ページ本文

•••••

説明

防食方法

【課題】錆びおよび錆び汁の発生を抑制し、かつ塗装工程を短縮し得る金属表面の防食方法を提供すること。
【解決手段】本発明の金属表面の防食方法は、主剤および硬化剤からなる2液形防食塗料を金属表面に塗装する工程と、塗装後の塗膜を乾燥させる工程とを含み、該主剤が、ポリオール樹脂およびアセチルアセトンを含み、該硬化剤が、ポリイソシアネート化合物を含み、該アセチルアセトンの含有量が、主剤および硬化剤を混合した塗料の全量に対して0.25〜2重量%である。

【発明の詳細な説明】
【技術分野】
【0001】
本発明は、錆びおよび錆び汁の発生を抑制し、かつ塗装工程を短縮し得る金属表面の防食方法に関する。
【背景技術】
【0002】
屋外に設置される鋼構造物には、錆びの発生を防止するための下塗り塗装をした後に上塗り塗装が施される。一般的に、上塗り塗装は複数回塗り重ねられるため、鋼構造物の塗装に際しては、下塗り塗装および2回以上の上塗り塗装を必要とし、合わせて最低3回の塗装工程を行う必要がある。さらに、防錆性をより高めるために、下塗り塗装と上塗り塗装との間に中塗り塗装の施される場合もある(例えば、特許文献1)。このような場合には、さらに塗装工程を重ねる必要が生じる。
【0003】
このように従来の防錆性が求められる屋外の鋼構造物の塗装は、塗装を終えるまでの時間および手間がかかるため、塗装工程の短縮化が求められている。
【特許文献1】特開平11−616号公報
【発明の開示】
【発明が解決しようとする課題】
【0004】
本発明は上記従来の課題を解決するためになされたものであり、その目的とするところは、錆びおよび錆び汁の発生を抑制し、かつ塗装工程を短縮し得る金属表面の防食方法を提供することにある。
【課題を解決するための手段】
【0005】
本発明の金属表面の防食方法は、主剤および硬化剤からなる2液形防食塗料を金属表面に塗装する工程と、塗装後の塗膜を乾燥させる工程とを含み、該主剤が、ポリオール樹脂およびアセチルアセトンを含み、該硬化剤が、ポリイソシアネート化合物を含み、該アセチルアセトンの含有量が、主剤および硬化剤を混合した塗料の全量に対して0.25〜2重量%である。
【0006】
好ましい実施形態においては、上記硬化剤は、さらにシランカップリング剤を含み、該シランカップリング剤の含有量が、主剤および硬化剤を混合した塗料の全量に対して0.5〜1.5重量%である。
【0007】
好ましい実施形態においては、上記塗装工程および上記乾燥工程が複数回実施される。
【0008】
好ましい実施形態においては、上記金属表面に腐食生成物が生成している。
【発明の効果】
【0009】
本発明によれば、特定の成分を特定量含む主剤および硬化剤からなる2液形防食塗料を用いることにより、錆びおよび錆び汁の発生を抑制し、下塗り工程が不要となる防食方法、すなわち、塗膜の耐久性に優れかつ塗装工程を大幅に短縮し得る金属表面の防食方法を提供することができる。

•••••

抽出情報

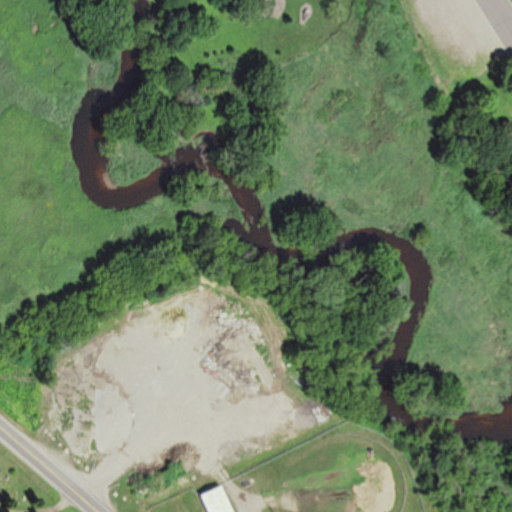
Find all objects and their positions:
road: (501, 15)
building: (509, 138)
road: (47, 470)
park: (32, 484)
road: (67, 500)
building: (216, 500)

•••••

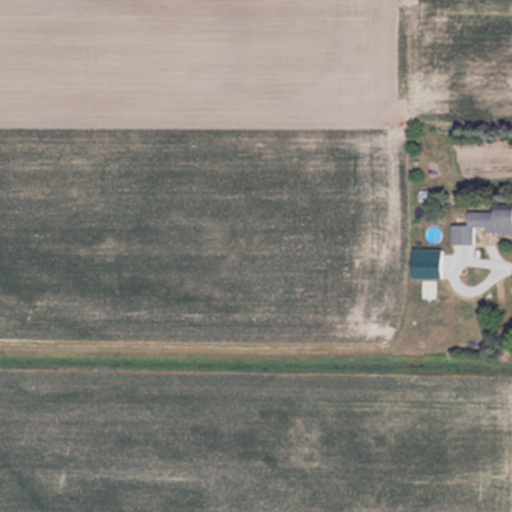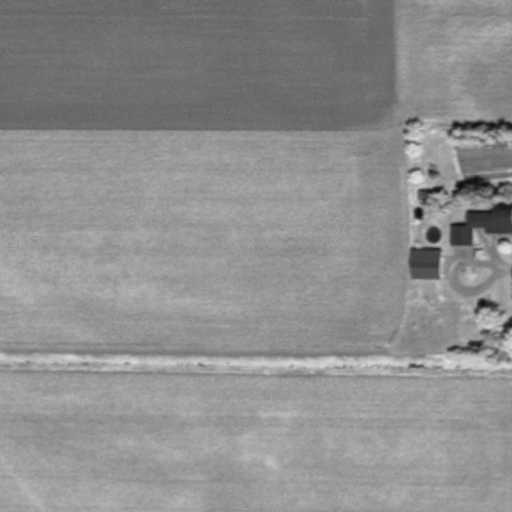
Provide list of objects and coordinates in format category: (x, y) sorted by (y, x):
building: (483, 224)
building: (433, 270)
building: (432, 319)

•••••

設問一覧
1) 防食方法の文書によると、アセチルアセトンの含有量は、主剤と硬化剤を混合した塗料の全量に対して何重量%か。
2) 次の(a)〜(c)が防食方法の文書の内容と合うかどうかを、それぞれ「はい」か「いいえ」で答えよ。あわせて、判断の決め手となる文書の語句をそのまま引用せよ。
(a) 硬化剤はポリオール樹脂を含む。
(b) 従来の鋼構造物の塗装では、最低3回の塗装工程が必要とされる。
(c) この方法では下塗り工程が不要となる。
3) 防食方法の文書の最後の文に続けて、本文を書き継げ。

設問別の解答
1) 0.25〜2重量%である。

2)
(a) いいえ。「該主剤が、ポリオール樹脂およびアセチルアセトンを含み、該硬化剤が、ポリイソシアネート化合物を含み」
(b) はい。「合わせて最低3回の塗装工程を行う必要がある」
(c) はい。「下塗り工程が不要となる防食方法」

3)
【発明を実施するための最良の形態】
【0010】
A.塗装工程
本発明の金属表面の防食方法は、まず、主剤および硬化剤からなる2液形防食塗料を金属表面に塗装する。
【0011】
上記主剤は、ポリオール樹脂およびアセチルアセトンを含む。
【0012】
上記主剤に含まれるポリオール樹脂の含有量は、主剤および硬化剤を混合した塗料の全量に対して、好ましくは10〜90重量%であり、さらに好ましくは20〜80重量%であり、特に好ましくは30〜70重量%である。
【0013】
上記主剤に含まれるアセチルアセトンの含有量は、主剤および硬化剤を混合した塗料の全量に対して、0.25〜2重量%であり、好ましくは0.5〜2重量%であり、さらに好ましくは1.5〜2重量%である。アセチルアセトン含有量がこのような範囲であれば、錆びおよび錆び汁の発生を顕著に抑制することができる。アセチルアセトンの含有量が、0.25重量%未満である場合は、アセチルアセトンを含有させる効果が十分に得られず錆びおよび錆び汁を効果的に抑制できないおそれがある。アセチルアセトンの含有量が、2重量%を超える場合は、得られる塗膜の耐水性が低くなり、この場合もまた錆びおよび錆び汁を効果的に抑制できないおそれがある。
【0014】
上記ポリオール樹脂は、好ましくはアクリルポリオール樹脂、ポリエステルポリオール樹脂、ポリウレタンポリオール樹脂、フッ素ポリオール樹脂、エポキシポリオール樹脂、ポリエーテルポリオール樹脂等であり、特に好ましくは、アクリルポリオール樹脂である。アクリルポリオール樹脂であれば、外観、耐候性、耐薬品性等の諸物性に優れる塗膜を得ることができる。
【0015】
上記ポリオール樹脂のGPCによる数平均分子量は、好ましくは3000以上であり、さらに好ましくは4000〜20000であり、特に好ましくは6000〜16000である。ポリオール樹脂の分子量がこのような範囲であれば、硬化後の塗膜物性に優れる塗膜を得ることができる。
【0016】
上記ポリオール樹脂の水酸基価は、好ましくは10〜100mgKOH/gであり、さらに好ましくは20〜80mgKOH/gであり、特に好ましくは25〜50mgKOH/gである。
【0017】
上記ポリオール樹脂は、ヒドロキシル基含有モノマーおよび必要に応じてその他のモノマーを、常法によって重合して得ることができる。例えば、特開平7−48518号公報に記載の重合方法により得ることができる。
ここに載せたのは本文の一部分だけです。